▸ **THE RECORDS**
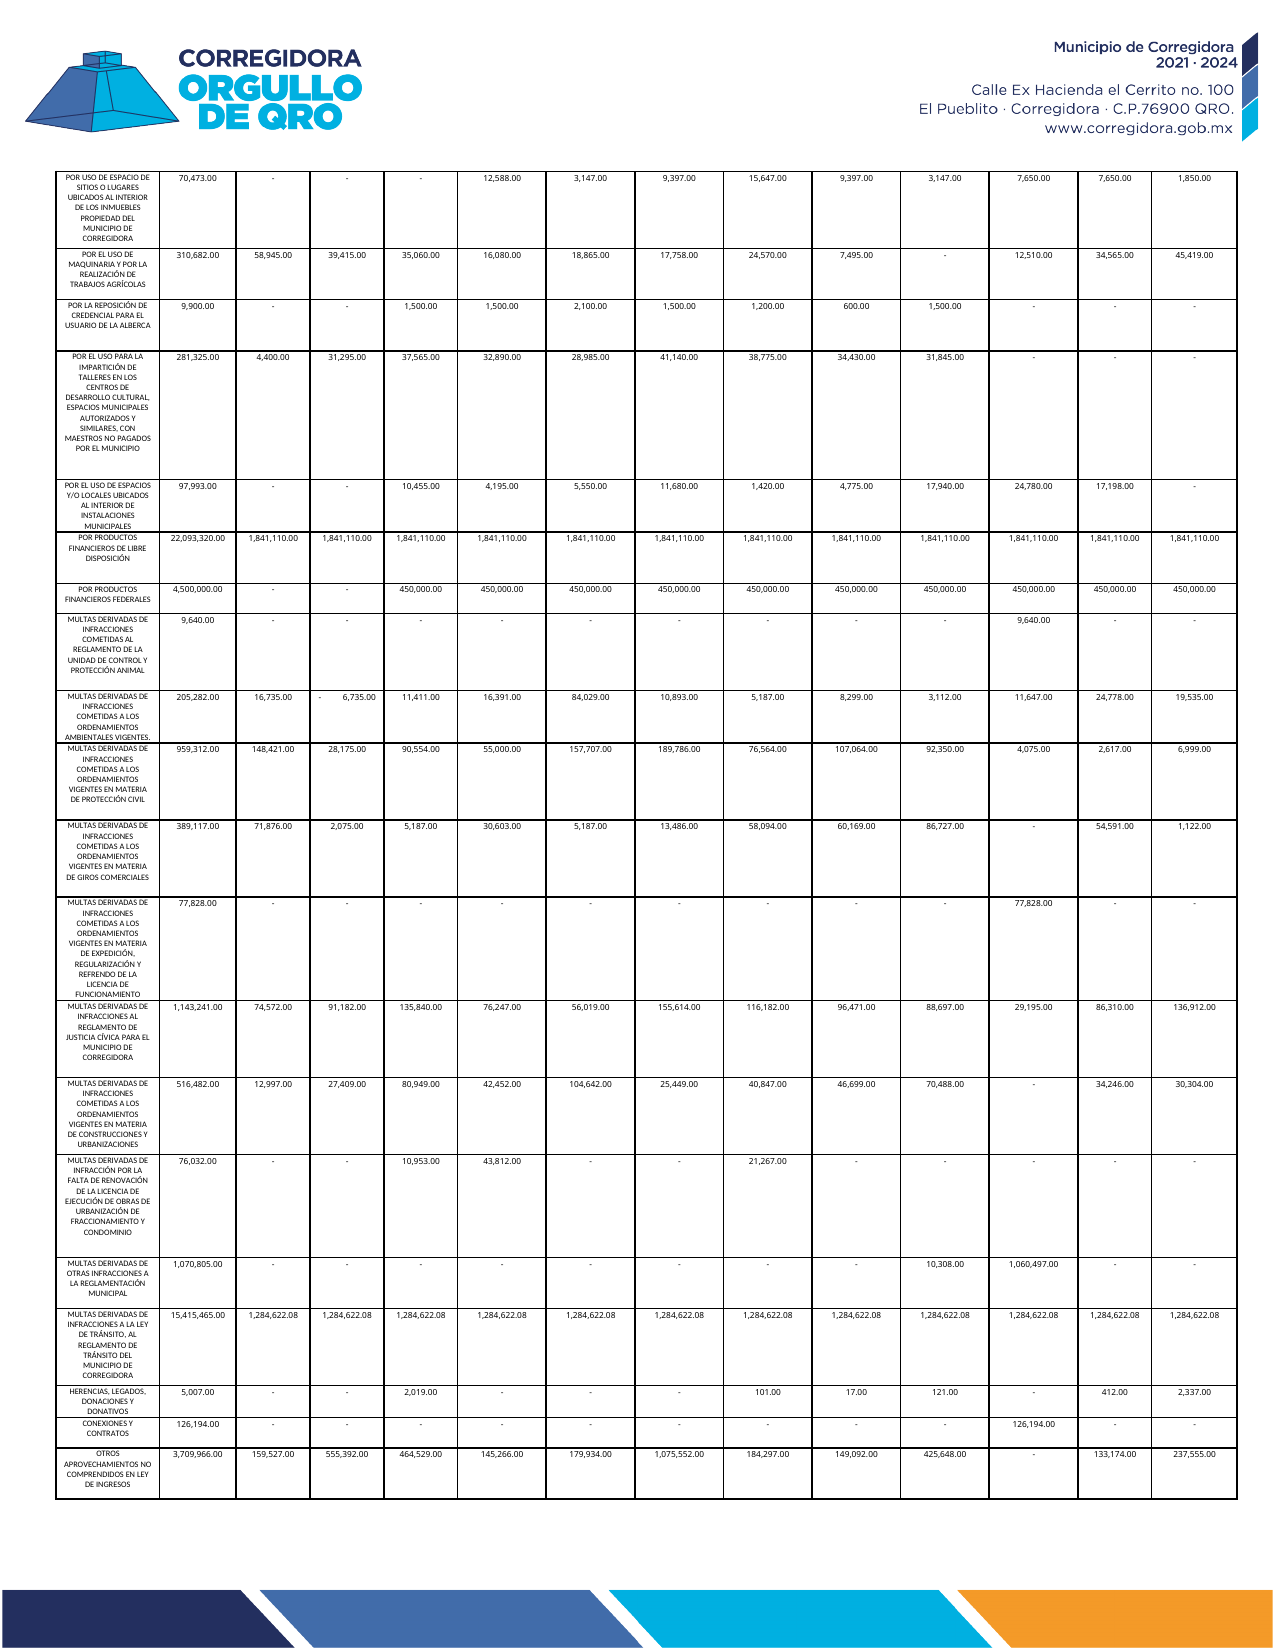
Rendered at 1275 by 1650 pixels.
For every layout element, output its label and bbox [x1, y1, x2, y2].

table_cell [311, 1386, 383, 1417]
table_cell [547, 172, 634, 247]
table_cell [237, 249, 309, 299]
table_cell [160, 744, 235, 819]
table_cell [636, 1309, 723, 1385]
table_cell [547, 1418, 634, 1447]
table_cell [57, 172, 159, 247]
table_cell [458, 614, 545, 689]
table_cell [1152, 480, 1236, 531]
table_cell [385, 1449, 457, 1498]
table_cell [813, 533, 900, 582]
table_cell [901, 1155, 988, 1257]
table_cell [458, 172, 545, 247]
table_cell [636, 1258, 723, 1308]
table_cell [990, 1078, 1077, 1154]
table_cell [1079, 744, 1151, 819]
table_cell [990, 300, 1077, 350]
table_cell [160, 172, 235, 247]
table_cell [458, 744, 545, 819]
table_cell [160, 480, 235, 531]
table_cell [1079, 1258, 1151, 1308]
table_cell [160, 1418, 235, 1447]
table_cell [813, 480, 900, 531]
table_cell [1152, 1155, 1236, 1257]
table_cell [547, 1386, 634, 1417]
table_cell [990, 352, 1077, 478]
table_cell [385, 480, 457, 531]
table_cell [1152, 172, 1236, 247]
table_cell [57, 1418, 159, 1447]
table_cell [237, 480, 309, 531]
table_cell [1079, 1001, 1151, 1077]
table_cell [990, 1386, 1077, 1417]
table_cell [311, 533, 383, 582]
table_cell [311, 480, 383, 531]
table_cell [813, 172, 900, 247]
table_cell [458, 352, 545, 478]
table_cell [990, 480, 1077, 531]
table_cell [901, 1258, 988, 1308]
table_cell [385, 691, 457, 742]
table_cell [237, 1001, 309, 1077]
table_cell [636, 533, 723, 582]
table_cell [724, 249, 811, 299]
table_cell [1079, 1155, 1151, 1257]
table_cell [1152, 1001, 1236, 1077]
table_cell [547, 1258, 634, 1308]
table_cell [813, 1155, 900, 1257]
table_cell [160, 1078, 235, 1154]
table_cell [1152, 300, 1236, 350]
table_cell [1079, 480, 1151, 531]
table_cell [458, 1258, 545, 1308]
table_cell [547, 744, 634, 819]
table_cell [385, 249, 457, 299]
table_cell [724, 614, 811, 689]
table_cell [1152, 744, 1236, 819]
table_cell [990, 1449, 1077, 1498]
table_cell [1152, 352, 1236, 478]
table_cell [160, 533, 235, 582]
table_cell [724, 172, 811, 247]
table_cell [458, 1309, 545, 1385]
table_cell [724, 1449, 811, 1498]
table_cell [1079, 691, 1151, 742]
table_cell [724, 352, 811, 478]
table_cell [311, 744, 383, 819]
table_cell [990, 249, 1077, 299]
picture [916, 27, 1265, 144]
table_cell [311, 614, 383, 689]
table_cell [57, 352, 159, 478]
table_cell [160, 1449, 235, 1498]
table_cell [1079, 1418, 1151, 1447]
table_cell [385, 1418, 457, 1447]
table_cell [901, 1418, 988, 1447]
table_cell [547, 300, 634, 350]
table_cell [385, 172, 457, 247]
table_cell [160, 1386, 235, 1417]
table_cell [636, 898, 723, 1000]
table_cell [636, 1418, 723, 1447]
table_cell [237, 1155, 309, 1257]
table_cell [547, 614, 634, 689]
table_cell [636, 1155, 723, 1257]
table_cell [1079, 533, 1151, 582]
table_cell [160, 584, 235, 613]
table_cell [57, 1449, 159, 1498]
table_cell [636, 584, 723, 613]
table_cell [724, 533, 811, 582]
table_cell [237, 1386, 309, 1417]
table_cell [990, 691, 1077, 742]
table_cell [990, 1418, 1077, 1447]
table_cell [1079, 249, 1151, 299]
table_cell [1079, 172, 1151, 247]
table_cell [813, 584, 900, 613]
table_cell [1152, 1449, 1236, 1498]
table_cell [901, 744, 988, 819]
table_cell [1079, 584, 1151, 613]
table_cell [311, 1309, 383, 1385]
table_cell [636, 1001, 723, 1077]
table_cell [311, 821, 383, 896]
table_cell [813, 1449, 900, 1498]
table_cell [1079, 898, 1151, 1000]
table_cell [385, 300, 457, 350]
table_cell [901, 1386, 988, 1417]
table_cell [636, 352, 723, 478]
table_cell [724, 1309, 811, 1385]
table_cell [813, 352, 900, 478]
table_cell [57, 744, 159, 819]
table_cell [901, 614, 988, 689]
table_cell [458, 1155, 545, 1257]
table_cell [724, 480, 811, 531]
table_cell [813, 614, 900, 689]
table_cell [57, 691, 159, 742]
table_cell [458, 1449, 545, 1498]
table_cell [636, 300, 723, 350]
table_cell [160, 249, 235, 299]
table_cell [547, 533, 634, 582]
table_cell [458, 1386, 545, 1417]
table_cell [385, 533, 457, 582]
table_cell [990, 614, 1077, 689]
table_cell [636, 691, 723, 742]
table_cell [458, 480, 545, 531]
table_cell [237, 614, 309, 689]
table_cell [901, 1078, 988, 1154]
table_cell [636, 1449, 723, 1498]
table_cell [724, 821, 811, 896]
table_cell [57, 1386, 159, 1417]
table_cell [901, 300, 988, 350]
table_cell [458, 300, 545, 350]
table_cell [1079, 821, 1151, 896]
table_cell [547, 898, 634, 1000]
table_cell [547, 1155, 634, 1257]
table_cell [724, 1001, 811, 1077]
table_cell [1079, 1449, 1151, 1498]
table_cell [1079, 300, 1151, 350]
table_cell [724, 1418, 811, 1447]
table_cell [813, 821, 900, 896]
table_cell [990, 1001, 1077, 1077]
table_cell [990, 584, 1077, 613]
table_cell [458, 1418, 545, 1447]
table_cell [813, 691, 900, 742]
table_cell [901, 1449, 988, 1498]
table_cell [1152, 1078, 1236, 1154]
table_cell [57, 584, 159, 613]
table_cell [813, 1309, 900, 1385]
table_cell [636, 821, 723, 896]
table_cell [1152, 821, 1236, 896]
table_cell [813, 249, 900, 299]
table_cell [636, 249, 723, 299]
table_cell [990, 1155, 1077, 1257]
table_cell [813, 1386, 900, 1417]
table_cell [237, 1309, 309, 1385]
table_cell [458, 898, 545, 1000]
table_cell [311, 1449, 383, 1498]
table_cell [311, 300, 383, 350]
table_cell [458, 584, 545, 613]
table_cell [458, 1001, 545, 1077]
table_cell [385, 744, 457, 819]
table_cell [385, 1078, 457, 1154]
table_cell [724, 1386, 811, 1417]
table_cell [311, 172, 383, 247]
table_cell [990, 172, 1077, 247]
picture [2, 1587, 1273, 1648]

...

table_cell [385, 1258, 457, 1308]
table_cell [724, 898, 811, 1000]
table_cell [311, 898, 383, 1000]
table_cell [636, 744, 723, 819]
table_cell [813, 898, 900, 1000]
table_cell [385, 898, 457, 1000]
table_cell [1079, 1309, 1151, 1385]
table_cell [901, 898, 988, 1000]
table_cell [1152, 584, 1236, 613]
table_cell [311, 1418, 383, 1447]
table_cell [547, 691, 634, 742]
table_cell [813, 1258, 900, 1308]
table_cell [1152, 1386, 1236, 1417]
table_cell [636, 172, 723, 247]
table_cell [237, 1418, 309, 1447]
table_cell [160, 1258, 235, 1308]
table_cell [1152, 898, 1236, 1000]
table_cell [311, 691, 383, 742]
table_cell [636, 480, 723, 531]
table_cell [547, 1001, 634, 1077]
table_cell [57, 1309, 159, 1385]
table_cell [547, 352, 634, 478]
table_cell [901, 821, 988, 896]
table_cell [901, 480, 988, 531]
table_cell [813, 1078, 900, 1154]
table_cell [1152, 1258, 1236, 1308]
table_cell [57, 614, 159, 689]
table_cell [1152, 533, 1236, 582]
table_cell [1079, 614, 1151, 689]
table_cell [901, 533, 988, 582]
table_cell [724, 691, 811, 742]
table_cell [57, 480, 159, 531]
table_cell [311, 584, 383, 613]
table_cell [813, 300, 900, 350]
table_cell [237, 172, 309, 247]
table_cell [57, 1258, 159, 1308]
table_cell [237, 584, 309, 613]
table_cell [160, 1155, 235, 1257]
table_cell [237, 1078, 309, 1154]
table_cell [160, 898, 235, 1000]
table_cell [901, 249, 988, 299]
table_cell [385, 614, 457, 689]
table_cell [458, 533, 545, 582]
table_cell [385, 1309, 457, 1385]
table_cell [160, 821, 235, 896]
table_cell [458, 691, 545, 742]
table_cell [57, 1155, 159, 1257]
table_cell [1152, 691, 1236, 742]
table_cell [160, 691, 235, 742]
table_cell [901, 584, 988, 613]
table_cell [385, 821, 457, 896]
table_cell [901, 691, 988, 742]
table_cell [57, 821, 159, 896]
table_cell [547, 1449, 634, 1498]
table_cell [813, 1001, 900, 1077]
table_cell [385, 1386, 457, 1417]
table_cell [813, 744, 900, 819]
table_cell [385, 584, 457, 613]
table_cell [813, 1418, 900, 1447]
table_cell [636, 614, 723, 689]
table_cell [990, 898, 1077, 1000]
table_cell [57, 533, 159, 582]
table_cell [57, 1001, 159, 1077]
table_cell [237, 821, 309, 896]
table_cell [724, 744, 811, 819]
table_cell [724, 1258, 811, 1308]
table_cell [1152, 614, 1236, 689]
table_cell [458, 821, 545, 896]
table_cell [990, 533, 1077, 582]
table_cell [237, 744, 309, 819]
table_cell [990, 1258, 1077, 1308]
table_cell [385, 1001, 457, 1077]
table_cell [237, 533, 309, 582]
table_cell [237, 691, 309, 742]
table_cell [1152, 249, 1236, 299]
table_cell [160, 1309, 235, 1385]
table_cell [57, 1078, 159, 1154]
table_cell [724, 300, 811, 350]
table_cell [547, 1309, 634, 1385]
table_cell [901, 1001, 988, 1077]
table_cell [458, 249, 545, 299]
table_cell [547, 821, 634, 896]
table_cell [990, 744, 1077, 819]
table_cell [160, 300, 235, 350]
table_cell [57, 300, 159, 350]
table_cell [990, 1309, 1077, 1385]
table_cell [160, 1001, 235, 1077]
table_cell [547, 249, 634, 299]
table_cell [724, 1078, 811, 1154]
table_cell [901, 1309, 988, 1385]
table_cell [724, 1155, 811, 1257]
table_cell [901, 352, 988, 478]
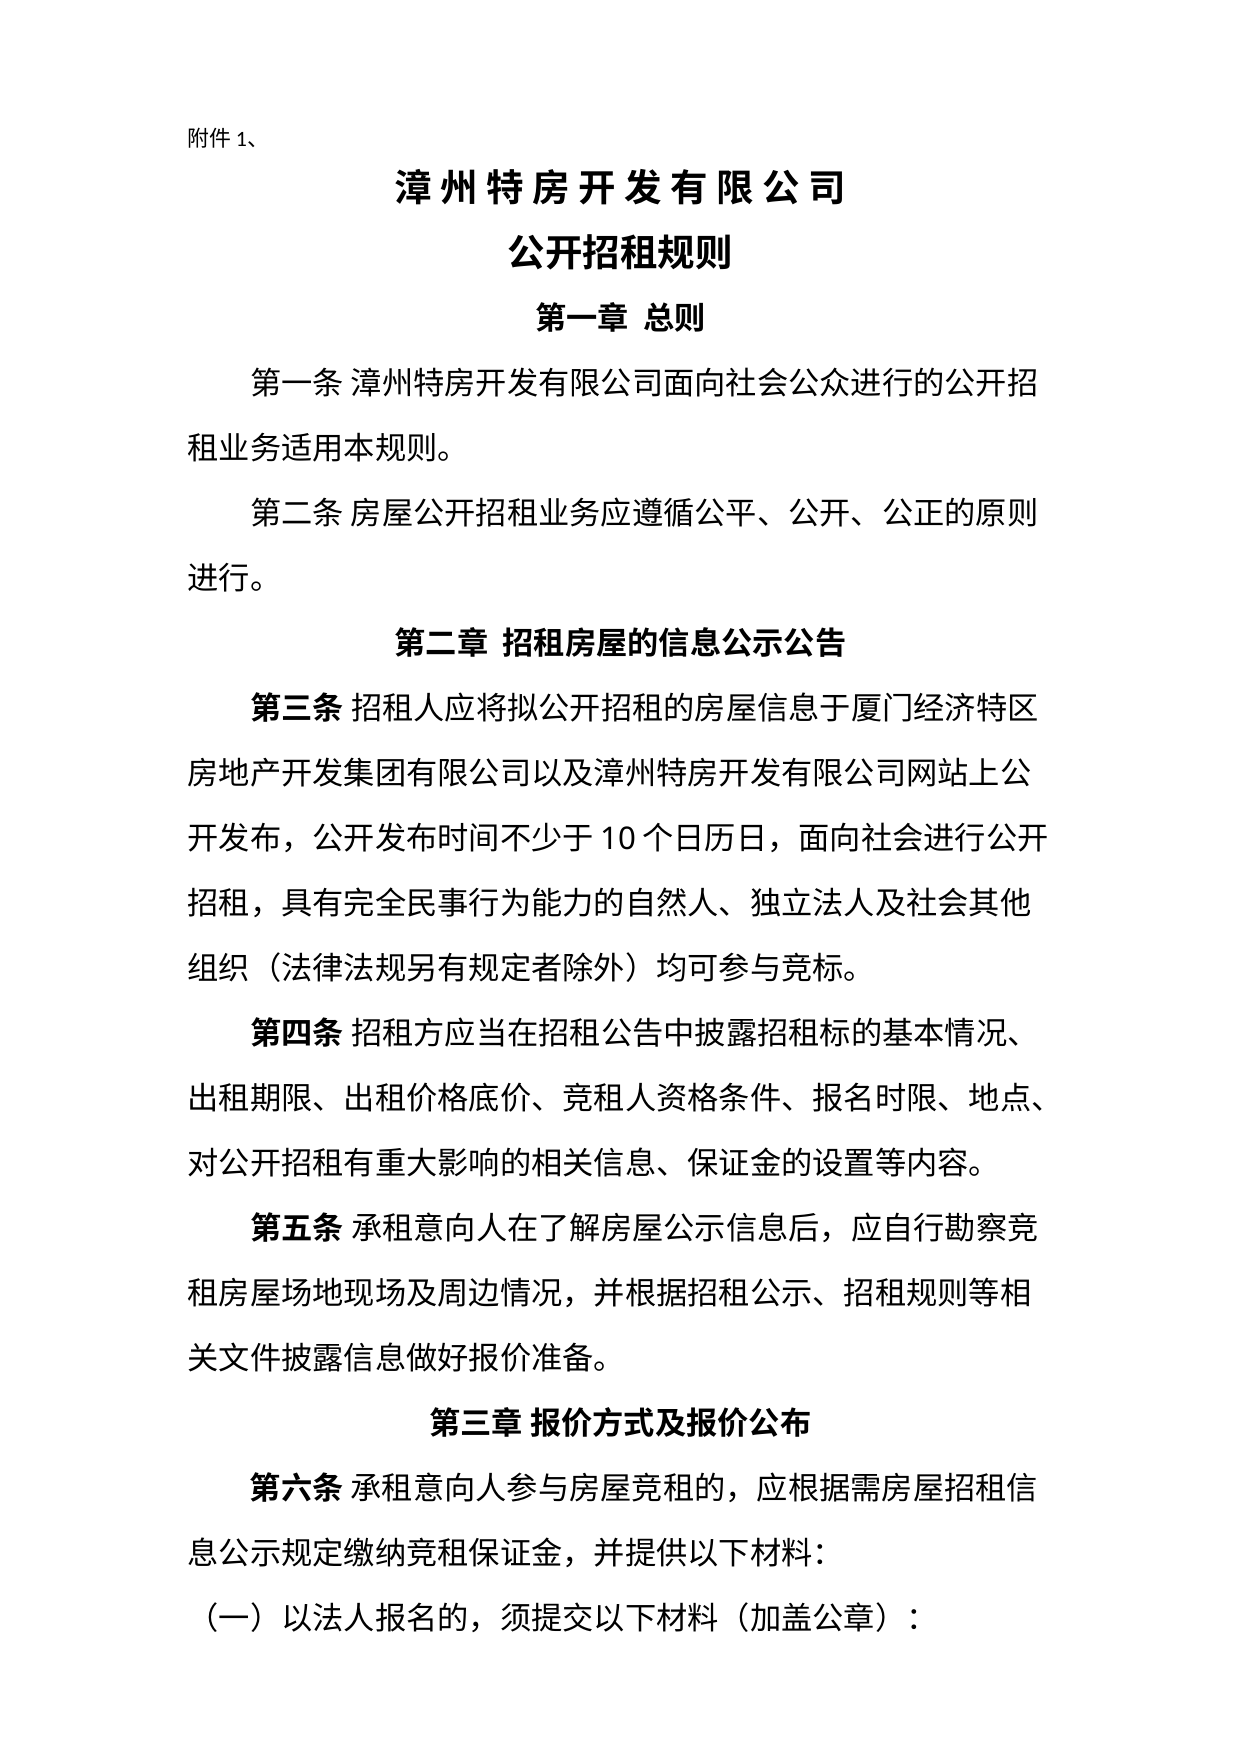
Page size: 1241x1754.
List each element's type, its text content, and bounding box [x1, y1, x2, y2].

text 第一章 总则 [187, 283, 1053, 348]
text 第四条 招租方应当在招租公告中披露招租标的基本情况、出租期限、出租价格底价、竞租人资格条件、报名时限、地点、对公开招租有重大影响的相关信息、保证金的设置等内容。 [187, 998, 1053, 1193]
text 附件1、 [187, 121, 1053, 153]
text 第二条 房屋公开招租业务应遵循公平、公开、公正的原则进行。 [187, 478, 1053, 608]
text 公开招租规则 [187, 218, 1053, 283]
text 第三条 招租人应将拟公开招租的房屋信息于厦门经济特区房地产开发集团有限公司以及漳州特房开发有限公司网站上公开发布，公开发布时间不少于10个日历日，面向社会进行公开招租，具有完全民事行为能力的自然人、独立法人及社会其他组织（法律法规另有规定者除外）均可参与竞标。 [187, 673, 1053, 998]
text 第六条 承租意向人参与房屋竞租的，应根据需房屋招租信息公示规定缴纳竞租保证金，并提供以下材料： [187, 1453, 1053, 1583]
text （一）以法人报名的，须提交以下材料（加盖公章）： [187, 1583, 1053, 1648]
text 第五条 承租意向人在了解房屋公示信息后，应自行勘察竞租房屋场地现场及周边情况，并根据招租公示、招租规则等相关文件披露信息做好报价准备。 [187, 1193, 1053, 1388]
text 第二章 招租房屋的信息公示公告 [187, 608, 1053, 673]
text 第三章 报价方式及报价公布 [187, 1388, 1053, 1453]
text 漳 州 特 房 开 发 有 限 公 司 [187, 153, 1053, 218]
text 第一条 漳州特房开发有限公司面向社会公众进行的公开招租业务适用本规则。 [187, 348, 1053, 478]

▸ **JOB ITEM**
Would you copy, unchanged, the stretch of the records above that begins at the line containing "Rendered at 1275 by 1650 pixels." and ends at the line containing "table_cell [990, 352, 1077, 478]", and only that?

▸ **OUTPUT OF THE EXERCISE**
Rendered at 1275 by 1650 pixels.
For every layout element, output its label and bbox [x1, y1, x2, y2].

table_cell [311, 1386, 383, 1417]
table_cell [547, 172, 634, 247]
table_cell [237, 249, 309, 299]
table_cell [160, 744, 235, 819]
table_cell [636, 1309, 723, 1385]
table_cell [547, 1418, 634, 1447]
table_cell [57, 172, 159, 247]
table_cell [458, 614, 545, 689]
table_cell [1152, 480, 1236, 531]
table_cell [385, 1449, 457, 1498]
table_cell [813, 533, 900, 582]
table_cell [901, 1155, 988, 1257]
table_cell [458, 172, 545, 247]
table_cell [636, 1258, 723, 1308]
table_cell [990, 1078, 1077, 1154]
table_cell [1079, 744, 1151, 819]
table_cell [990, 300, 1077, 350]
table_cell [160, 172, 235, 247]
table_cell [458, 744, 545, 819]
table_cell [160, 480, 235, 531]
table_cell [1079, 1258, 1151, 1308]
table_cell [160, 1418, 235, 1447]
table_cell [813, 480, 900, 531]
table_cell [1152, 1155, 1236, 1257]
table_cell [547, 1386, 634, 1417]
table_cell [990, 352, 1077, 478]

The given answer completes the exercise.